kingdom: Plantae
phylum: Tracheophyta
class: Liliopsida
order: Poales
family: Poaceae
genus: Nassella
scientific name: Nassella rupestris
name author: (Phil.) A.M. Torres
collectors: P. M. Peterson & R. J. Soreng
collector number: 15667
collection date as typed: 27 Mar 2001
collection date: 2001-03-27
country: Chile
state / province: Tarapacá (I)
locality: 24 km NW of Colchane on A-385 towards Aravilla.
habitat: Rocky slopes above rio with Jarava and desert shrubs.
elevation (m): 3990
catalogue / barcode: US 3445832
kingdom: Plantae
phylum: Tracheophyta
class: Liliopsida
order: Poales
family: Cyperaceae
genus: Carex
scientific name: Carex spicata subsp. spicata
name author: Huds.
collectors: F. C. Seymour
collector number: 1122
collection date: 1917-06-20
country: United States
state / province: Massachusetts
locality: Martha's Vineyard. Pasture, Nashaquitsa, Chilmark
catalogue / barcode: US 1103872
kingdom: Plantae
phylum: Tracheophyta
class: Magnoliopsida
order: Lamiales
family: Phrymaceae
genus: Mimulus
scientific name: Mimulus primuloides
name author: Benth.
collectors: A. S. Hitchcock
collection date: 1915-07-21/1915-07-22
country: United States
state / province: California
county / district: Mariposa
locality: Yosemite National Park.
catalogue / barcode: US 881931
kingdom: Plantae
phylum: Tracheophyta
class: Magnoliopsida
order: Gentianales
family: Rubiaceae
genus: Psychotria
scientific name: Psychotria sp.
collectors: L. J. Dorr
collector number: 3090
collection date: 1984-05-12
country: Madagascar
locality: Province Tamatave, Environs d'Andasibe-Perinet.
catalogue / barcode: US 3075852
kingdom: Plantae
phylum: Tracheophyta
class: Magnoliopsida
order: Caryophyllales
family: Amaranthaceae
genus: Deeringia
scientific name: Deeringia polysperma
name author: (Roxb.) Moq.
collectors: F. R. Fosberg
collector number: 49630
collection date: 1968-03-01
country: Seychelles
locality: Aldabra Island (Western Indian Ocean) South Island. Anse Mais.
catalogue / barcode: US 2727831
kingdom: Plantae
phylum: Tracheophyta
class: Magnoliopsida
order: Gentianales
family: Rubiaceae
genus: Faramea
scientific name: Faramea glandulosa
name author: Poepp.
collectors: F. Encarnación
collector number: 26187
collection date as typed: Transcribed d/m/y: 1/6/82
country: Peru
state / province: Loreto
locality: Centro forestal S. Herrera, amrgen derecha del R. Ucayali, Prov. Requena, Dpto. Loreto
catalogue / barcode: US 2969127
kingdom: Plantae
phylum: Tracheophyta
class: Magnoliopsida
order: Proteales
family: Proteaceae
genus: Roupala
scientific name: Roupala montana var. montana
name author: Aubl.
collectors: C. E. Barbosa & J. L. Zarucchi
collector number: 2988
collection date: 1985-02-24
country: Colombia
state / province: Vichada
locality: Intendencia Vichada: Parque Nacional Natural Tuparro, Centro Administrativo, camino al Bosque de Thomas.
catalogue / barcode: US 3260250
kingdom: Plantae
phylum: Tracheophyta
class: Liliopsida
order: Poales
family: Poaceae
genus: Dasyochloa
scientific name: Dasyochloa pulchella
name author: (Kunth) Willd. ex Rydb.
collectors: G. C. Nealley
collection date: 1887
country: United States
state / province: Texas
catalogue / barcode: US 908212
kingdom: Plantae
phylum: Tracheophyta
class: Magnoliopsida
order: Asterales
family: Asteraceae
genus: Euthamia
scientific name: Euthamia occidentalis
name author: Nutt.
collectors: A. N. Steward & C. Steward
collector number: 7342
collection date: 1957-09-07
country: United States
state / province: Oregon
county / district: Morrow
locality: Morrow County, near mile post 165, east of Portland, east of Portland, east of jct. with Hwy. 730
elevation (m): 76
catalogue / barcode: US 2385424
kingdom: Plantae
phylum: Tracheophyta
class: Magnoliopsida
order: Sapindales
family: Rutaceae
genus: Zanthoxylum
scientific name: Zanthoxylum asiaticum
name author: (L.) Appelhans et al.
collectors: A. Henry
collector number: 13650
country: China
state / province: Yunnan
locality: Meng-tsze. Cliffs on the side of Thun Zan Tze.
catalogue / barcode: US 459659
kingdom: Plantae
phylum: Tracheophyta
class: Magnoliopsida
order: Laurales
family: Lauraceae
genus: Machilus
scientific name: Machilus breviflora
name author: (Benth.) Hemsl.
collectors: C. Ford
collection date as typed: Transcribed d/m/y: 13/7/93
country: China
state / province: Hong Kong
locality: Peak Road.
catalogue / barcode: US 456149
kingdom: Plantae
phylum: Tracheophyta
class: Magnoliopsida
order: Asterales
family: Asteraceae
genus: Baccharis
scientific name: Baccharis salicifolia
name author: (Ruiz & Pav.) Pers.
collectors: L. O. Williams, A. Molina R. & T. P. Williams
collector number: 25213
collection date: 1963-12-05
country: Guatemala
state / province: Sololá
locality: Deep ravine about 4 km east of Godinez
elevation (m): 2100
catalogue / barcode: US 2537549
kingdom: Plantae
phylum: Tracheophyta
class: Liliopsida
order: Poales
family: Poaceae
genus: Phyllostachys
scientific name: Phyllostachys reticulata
========
**Directive:** Set out every line of the listing above as a numbered list, skipping any blank lines.

**Task response:**
1. kingdom: Plantae
2. phylum: Tracheophyta
3. class: Liliopsida
4. order: Poales
5. family: Poaceae
6. genus: Nassella
7. scientific name: Nassella rupestris
8. name author: (Phil.) A.M. Torres
9. collectors: P. M. Peterson & R. J. Soreng
10. collector number: 15667
11. collection date as typed: 27 Mar 2001
12. collection date: 2001-03-27
13. country: Chile
14. state / province: Tarapacá (I)
15. locality: 24 km NW of Colchane on A-385 towards Aravilla.
16. habitat: Rocky slopes above rio with Jarava and desert shrubs.
17. elevation (m): 3990
18. catalogue / barcode: US 3445832
19. kingdom: Plantae
20. phylum: Tracheophyta
21. class: Liliopsida
22. order: Poales
23. family: Cyperaceae
24. genus: Carex
25. scientific name: Carex spicata subsp. spicata
26. name author: Huds.
27. collectors: F. C. Seymour
28. collector number: 1122
29. collection date: 1917-06-20
30. country: United States
31. state / province: Massachusetts
32. locality: Martha's Vineyard. Pasture, Nashaquitsa, Chilmark
33. catalogue / barcode: US 1103872
34. kingdom: Plantae
35. phylum: Tracheophyta
36. class: Magnoliopsida
37. order: Lamiales
38. family: Phrymaceae
39. genus: Mimulus
40. scientific name: Mimulus primuloides
41. name author: Benth.
42. collectors: A. S. Hitchcock
43. collection date: 1915-07-21/1915-07-22
44. country: United States
45. state / province: California
46. county / district: Mariposa
47. locality: Yosemite National Park.
48. catalogue / barcode: US 881931
49. kingdom: Plantae
50. phylum: Tracheophyta
51. class: Magnoliopsida
52. order: Gentianales
53. family: Rubiaceae
54. genus: Psychotria
55. scientific name: Psychotria sp.
56. collectors: L. J. Dorr
57. collector number: 3090
58. collection date: 1984-05-12
59. country: Madagascar
60. locality: Province Tamatave, Environs d'Andasibe-Perinet.
61. catalogue / barcode: US 3075852
62. kingdom: Plantae
63. phylum: Tracheophyta
64. class: Magnoliopsida
65. order: Caryophyllales
66. family: Amaranthaceae
67. genus: Deeringia
68. scientific name: Deeringia polysperma
69. name author: (Roxb.) Moq.
70. collectors: F. R. Fosberg
71. collector number: 49630
72. collection date: 1968-03-01
73. country: Seychelles
74. locality: Aldabra Island (Western Indian Ocean) South Island. Anse Mais.
75. catalogue / barcode: US 2727831
76. kingdom: Plantae
77. phylum: Tracheophyta
78. class: Magnoliopsida
79. order: Gentianales
80. family: Rubiaceae
81. genus: Faramea
82. scientific name: Faramea glandulosa
83. name author: Poepp.
84. collectors: F. Encarnación
85. collector number: 26187
86. collection date as typed: Transcribed d/m/y: 1/6/82
87. country: Peru
88. state / province: Loreto
89. locality: Centro forestal S. Herrera, amrgen derecha del R. Ucayali, Prov. Requena, Dpto. Loreto
90. catalogue / barcode: US 2969127
91. kingdom: Plantae
92. phylum: Tracheophyta
93. class: Magnoliopsida
94. order: Proteales
95. family: Proteaceae
96. genus: Roupala
97. scientific name: Roupala montana var. montana
98. name author: Aubl.
99. collectors: C. E. Barbosa & J. L. Zarucchi
100. collector number: 2988
101. collection date: 1985-02-24
102. country: Colombia
103. state / province: Vichada
104. locality: Intendencia Vichada: Parque Nacional Natural Tuparro, Centro Administrativo, camino al Bosque de Thomas.
105. catalogue / barcode: US 3260250
106. kingdom: Plantae
107. phylum: Tracheophyta
108. class: Liliopsida
109. order: Poales
110. family: Poaceae
111. genus: Dasyochloa
112. scientific name: Dasyochloa pulchella
113. name author: (Kunth) Willd. ex Rydb.
114. collectors: G. C. Nealley
115. collection date: 1887
116. country: United States
117. state / province: Texas
118. catalogue / barcode: US 908212
119. kingdom: Plantae
120. phylum: Tracheophyta
121. class: Magnoliopsida
122. order: Asterales
123. family: Asteraceae
124. genus: Euthamia
125. scientific name: Euthamia occidentalis
126. name author: Nutt.
127. collectors: A. N. Steward & C. Steward
128. collector number: 7342
129. collection date: 1957-09-07
130. country: United States
131. state / province: Oregon
132. county / district: Morrow
133. locality: Morrow County, near mile post 165, east of Portland, east of Portland, east of jct. with Hwy. 730
134. elevation (m): 76
135. catalogue / barcode: US 2385424
136. kingdom: Plantae
137. phylum: Tracheophyta
138. class: Magnoliopsida
139. order: Sapindales
140. family: Rutaceae
141. genus: Zanthoxylum
142. scientific name: Zanthoxylum asiaticum
143. name author: (L.) Appelhans et al.
144. collectors: A. Henry
145. collector number: 13650
146. country: China
147. state / province: Yunnan
148. locality: Meng-tsze. Cliffs on the side of Thun Zan Tze.
149. catalogue / barcode: US 459659
150. kingdom: Plantae
151. phylum: Tracheophyta
152. class: Magnoliopsida
153. order: Laurales
154. family: Lauraceae
155. genus: Machilus
156. scientific name: Machilus breviflora
157. name author: (Benth.) Hemsl.
158. collectors: C. Ford
159. collection date as typed: Transcribed d/m/y: 13/7/93
160. country: China
161. state / province: Hong Kong
162. locality: Peak Road.
163. catalogue / barcode: US 456149
164. kingdom: Plantae
165. phylum: Tracheophyta
166. class: Magnoliopsida
167. order: Asterales
168. family: Asteraceae
169. genus: Baccharis
170. scientific name: Baccharis salicifolia
171. name author: (Ruiz & Pav.) Pers.
172. collectors: L. O. Williams, A. Molina R. & T. P. Williams
173. collector number: 25213
174. collection date: 1963-12-05
175. country: Guatemala
176. state / province: Sololá
177. locality: Deep ravine about 4 km east of Godinez
178. elevation (m): 2100
179. catalogue / barcode: US 2537549
180. kingdom: Plantae
181. phylum: Tracheophyta
182. class: Liliopsida
183. order: Poales
184. family: Poaceae
185. genus: Phyllostachys
186. scientific name: Phyllostachys reticulata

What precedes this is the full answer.